With respect to the Carrera plaintiffs’ request for leave to file a class proof of claim, the bankruptcy court noted that there is “no absolute right to file a class proof of claim under the Bankruptcy Code.” In re Bally, at *2 (citations omitted). Rather, in deciding whether to permit the filing of a class proof of claim, bankruptcy courts consider “a) whether the class claimant moved to extend the application of Rule 23 to its proof of claim; b) whether ‘the benefits derived from the use of the class claim device are consistent with the goals of bankruptcy’; and c) whether the claims which the proponent seeks to certify fulfill the requirements of Rule 23.” Id. (citation omitted). The bankruptcy court denied the motion because plaintiffs “failed to demonstrate that the requested relief would both be consistent with the goals of bankruptcy and satisfy the Rule 23 requirements.” Id. In this regard, the Court explained that class proofs of claim are consistent with the goals of bankruptcy “in two principal situations: (i) where a class has been certified pre-petition by a non-bankruptcy court; and (ii) where there has been no actual or constructive notice to the class members of the bankruptcy case and Bar Date.” Id., at *3. As neither situation applied to either the Carrera or Flores class action complaints, the Court denied the motion to permit the filing of a class proof of claim. Id.

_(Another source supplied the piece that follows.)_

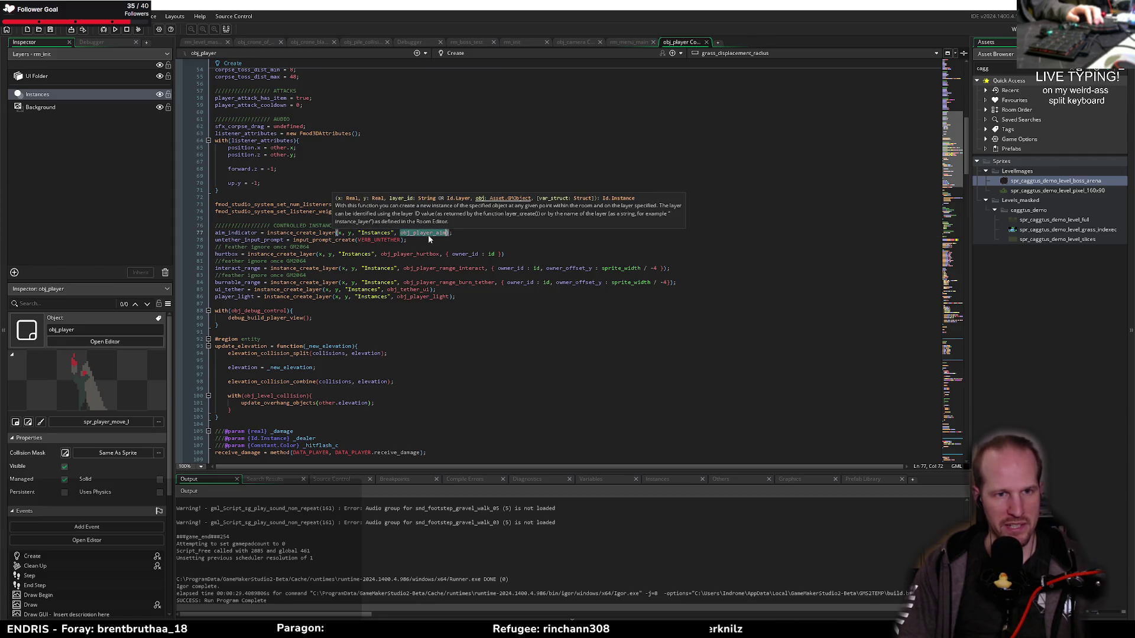
triple_click(246, 249)
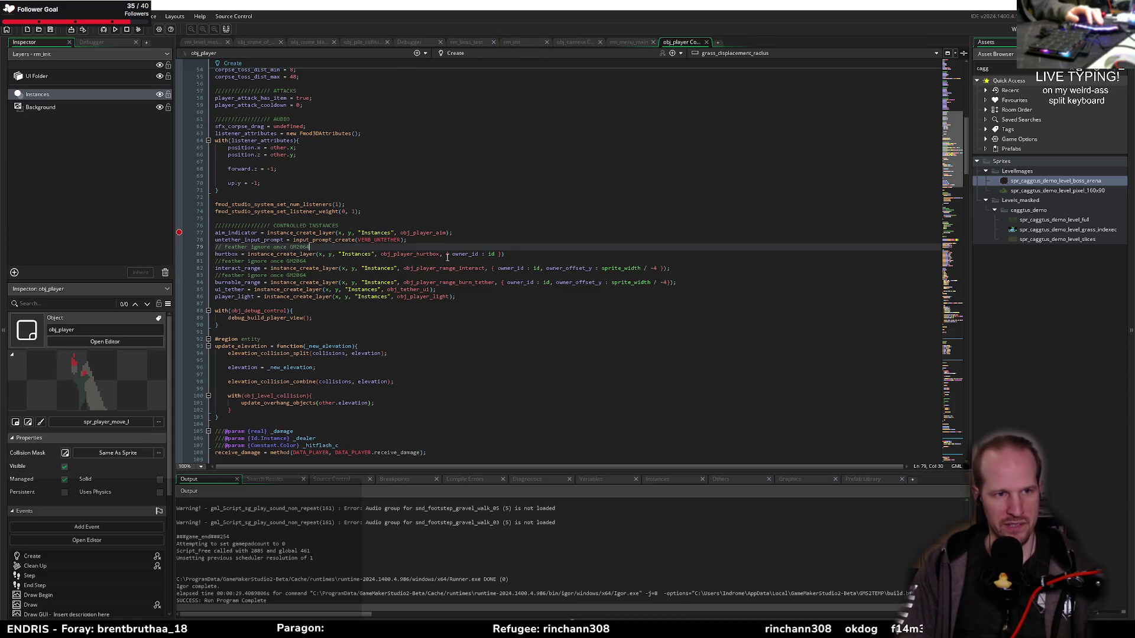
key("F6")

With respect to the requests made in Carrera and Flores for certification of the lawsuits as class action, the bankruptcy court held that the requirements of Rule 23 had not been met. First, the Court noted that while class action treatment “may be beneficial with other civil actions in consolidating the adjudication of common issues, this advantage disappears in the context of a bankruptcy.” In re Bally, at *4. As one court held, “superiority” does not exist in the context of a bankruptcy because the “other available method” of resolution of the claims is provided by the bankruptcy proceeding itself. Id. (citation omitted). Moreover, under the facts of this case, the bankruptcy court determined also that the predominance test of Rule 23(b)(3) was not met because “each putative class member’s right to recovery is dependent on facts specific to that individual.” Id.

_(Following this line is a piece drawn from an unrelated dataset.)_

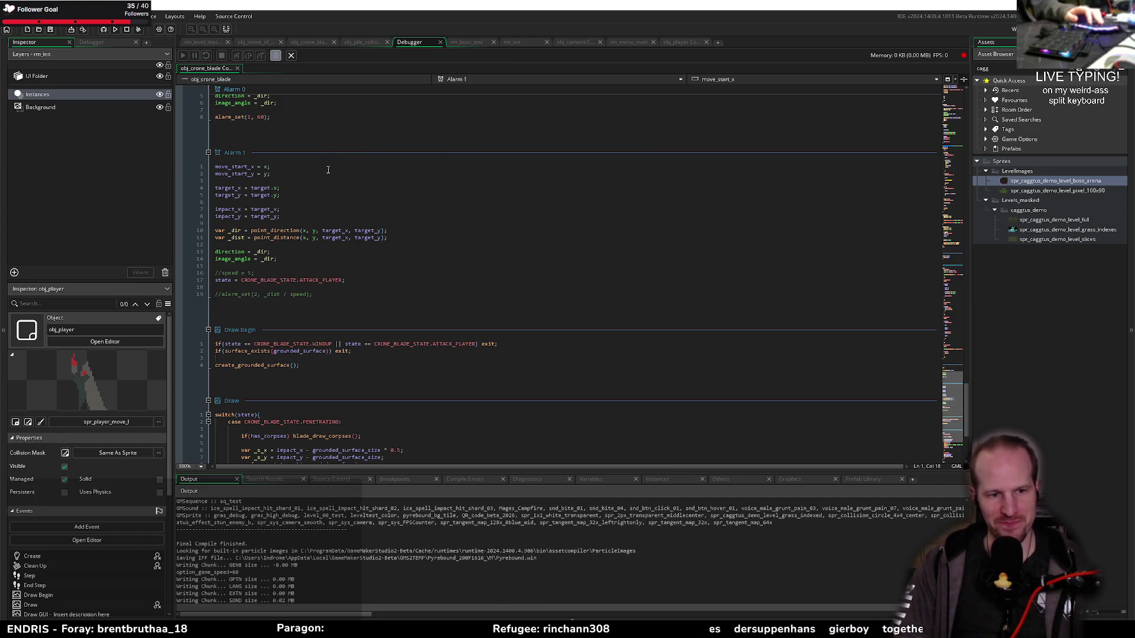
Step past the aim_indicator line and resume the game
left_click(281, 245)
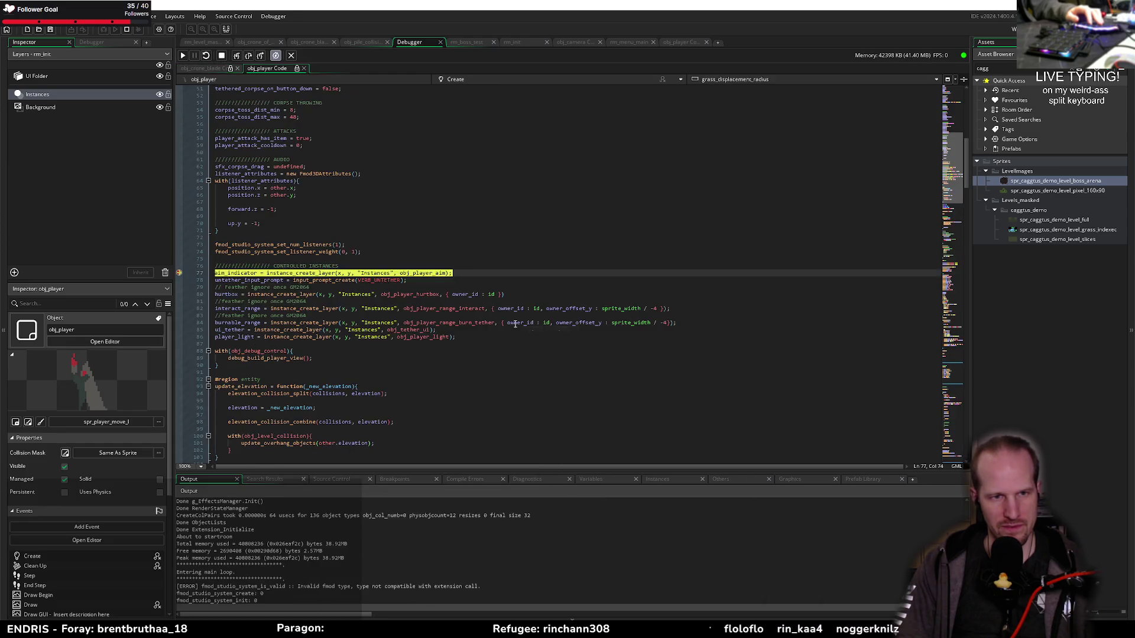
left_click(248, 55)
mouse_move(238, 272)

And finally, the bankruptcy court denied the request by plaintiffs in the Carrera class action to lift the automatic stay, in part because the cost of litigation would “lead[] to an unnecessary drain on the Debtors’ resources and an untimely distraction from the reorganization process.” In re Bally, at *6. Accordingly, the bankruptcy court denied each of the plaintiffs’ motions.